══ Reading passage

Current management approaches

Martin outlined different management approaches, stating management could be done in two stages. He said: “You can make an immediate difference to the patient by putting a drain into the infected walled off necrosis and then come to back deal with the necrosis at second stage at a later date.” He added that, for some patients, an interventional drainage procedure would be all that was necessary to treat them, saying “Prolonged drainage can allow liquefaction of necrotic material and ultimate resolution of the walled off necrosis.” However, the success of the drainage depends on the volume of solid material within the necrosis and the timing of the procedure. According to Martin, solid material can block catheters and this can lead to a longer stay on the intensive care unit, more episodes of acute infection, and more episodes of multiple organ failure, which in turn can lead to more mortality.


In terms of surgical approaches, Martin said that “most would agree that laparotomy, through a transperitoneal approach, is no longer the first-line approach. But, percutaneous retroperitoneal dissection with the placement of drains with the resection of necrotic tissue is seen as a good approach. This approach can be repeated as necessary in order to deal with the further collections of pus and further removal of necrotic material.”

A combined approach to manage pancreatic necrosis, Martin explained, involving using a small drain to remove the pus and then steadily enlarging the drain, possibly under anaesthetic with a surgeon in attendance.


Future management approaches

 

The endoscopic approach, Martin stated, has been “well recognised” as an effective method of treating pseudocysts for some time. The procedure involves using endoscopic ultrasound to detect the collection, using a catheter to create a track, and placing various stents in order to provide drainage. He added that, previously, the procedure was “slightly more tricky” for managing pancreatic necrosis because of the size of the stents used. However, Martin explained, the situation is improving because “Endoscopists now use a balloon to dilate the transgastric tract into the walled off necrosis and pass the endoscope  through the track, using snares and biopsy devices to remove the necrotic material.”  He added that there was now a specifically designed stent which can be placed between the gastric wall and the walled off necrosis collection and the necrotic material can be drained. There is also a biodegradable stent designed for this indication. Endoscopists have always been fearful of the possibility that a stent will fall into the walled off necrosis and create its own problems.”  According to Martin, the benefits of the endoscopic approach are “pretty obvious” and include no external drain, no abdominal pain, patients being easier to nurse, and patients being more mobile. He added: “Patients die in bed in hospital. If you get them out of bed, they have a better chance of survival.”  However, he said that bleeding was complication and that it was it important to do a preliminary enhanced CT to detect pseudoaneurysms to make sure “you don’t get any nasty surprises when you start your drainage procedure.”

Summing up his talk, Martin said: “The principles here are to wait as long as you can to intervene and do as little as possible when you do intervene. From that standpoint, it seems to me that the endoscopic approach has a got great future waiting for it.”

════
══ Excerpted records

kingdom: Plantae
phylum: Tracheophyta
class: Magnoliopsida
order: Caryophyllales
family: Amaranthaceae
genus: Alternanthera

════

**Brief**:
Answer these questions about the pancreatic necrosis passage:
(a) What can solid material within the necrosis block?
(b) Which surgical approach does Martin say is no longer the first-line approach?
(c) What do endoscopists now use to dilate the transgastric tract into the walled off necrosis?
These rows are drawn from a separate source.

**Task answer**:
(a) Catheters.
(b) Laparotomy, through a transperitoneal approach.
(c) A balloon.